HENSOLDT Xpeller, Germany	It is a modular system with includes radar for airspace monitoring and digital cameras (color, black/white and thermal). Drone tracking is carried out by specific algorithms that calculate the trajectory and the potential target point of the drone. Data from all sensors is fused into a comprehensive recognized air picture and presented in the command-and-control system. The mitigation is provided by a C-UAS jammer (soft kill). In the near future, they will provide autonomous catcher drones and high-energy lasers.
Rheinmetall AG Drone Defence Toolbox, Germany	It is a multi-sensor modular C-UAS system, which combines radar and EO/IR systems for drone detection, classification and tracking. Mitigation actions are carried out through different systems such as: high-power electromagnetic effectors and interceptors.
Department13 Map13, Australia	They offer C-UAS solutions designed to detect, identify and mitigate drone threats using radio frequency-based techniques. There is not specific information about the detection sensors, classification algorithms, and tracking capabilities, as well as the mitigation technologies used. No images of the system were found.
EOS Slinger, Australia	The system combines a 4-Axis electro-optical sensor unit with an echodyne radar for drone detection and tracking. Mitigation action is done by an M230LF cannon with proximity sensing ammunition.
Zala Aero Group Aerorex, Russia	It is mainly a mitigation system (soft kill) with three signal suppression modules for 2.4 GHz and 5.8 GHz frequencies, as well as for satellite navigation signal suppression.
Roselektronika Zaschita, Russia	It consists of a set of passive sensors that do not emit any radiation. To detect the target, they use external signals, such as those from digital television, which bounce off the drone. Permission is not required for the use of radio frequencies, facilitating civilian use. However, passive sensors present lower detection capabilities. EO / IR sensors are likely not integrated into the system. Drone mitigation is performed by radio wave jamming.
________________________
*COMPLETE THE FOLLOWING*
1) According to the counter-drone systems passage, what carries out mitigation in the EOS Slinger?
2) Resume the counter-drone systems passage from the point where it stops.
These records are separate material from the counter-drone systems passage.

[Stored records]
________________________
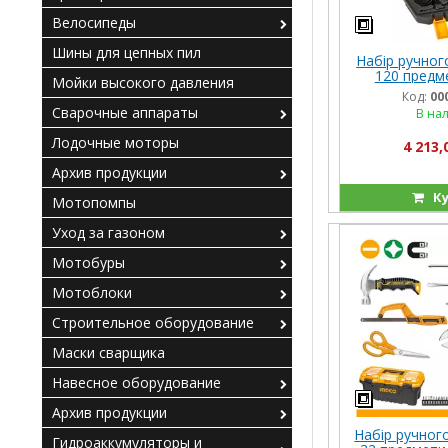
Велосипеды
Шины для цепных пил
Набір ручног
120 предм
Мойки высокого давления
Код:
00
Сварочные аппараты
В на
Лодочные моторы
4 213,
Архив продукции
Ку
Мотопомпы
Уход за газоном
Мотобуры
Мотоблоки
Строительное оборудование
Маски сварщика
Навесное оборудование
Архив продукции
Набір ручного
Гидроаккумуляторы и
________________________
*RESULTS OF THE TASKS*
1) An M230LF cannon with proximity sensing ammunition.

2)
China Electronic Technology Group Corporation YLC-48, China	YLC-48 system combines 3D S-band low-altitude surveillance radar and jamming technology to detect and counter unauthorized drones (soft kill).
DJI Aeroscope, China	Aeroscope system is designed to identify and monitor drones in restricted areas, providing authorities with information to manage and control UAV operations. It covers a range of up to 50 km. It analyzes the electrical signals between drones and remote control. The datasheet does not provide information about the sensing unit and the mitigation actions provided by the system
ASELSAN iHTAR, Turkey	C-UAS system to neutralize mini and micro drone threats in urban and rural areas. It utilizes various sensors for detection, including radar, acoustic, and EO/IR sensors. For mitigation, it employs jamming systems targeting RF communication and GPS signals. Additionally, it incorporates a laser-based hard kill solution for destroying drones.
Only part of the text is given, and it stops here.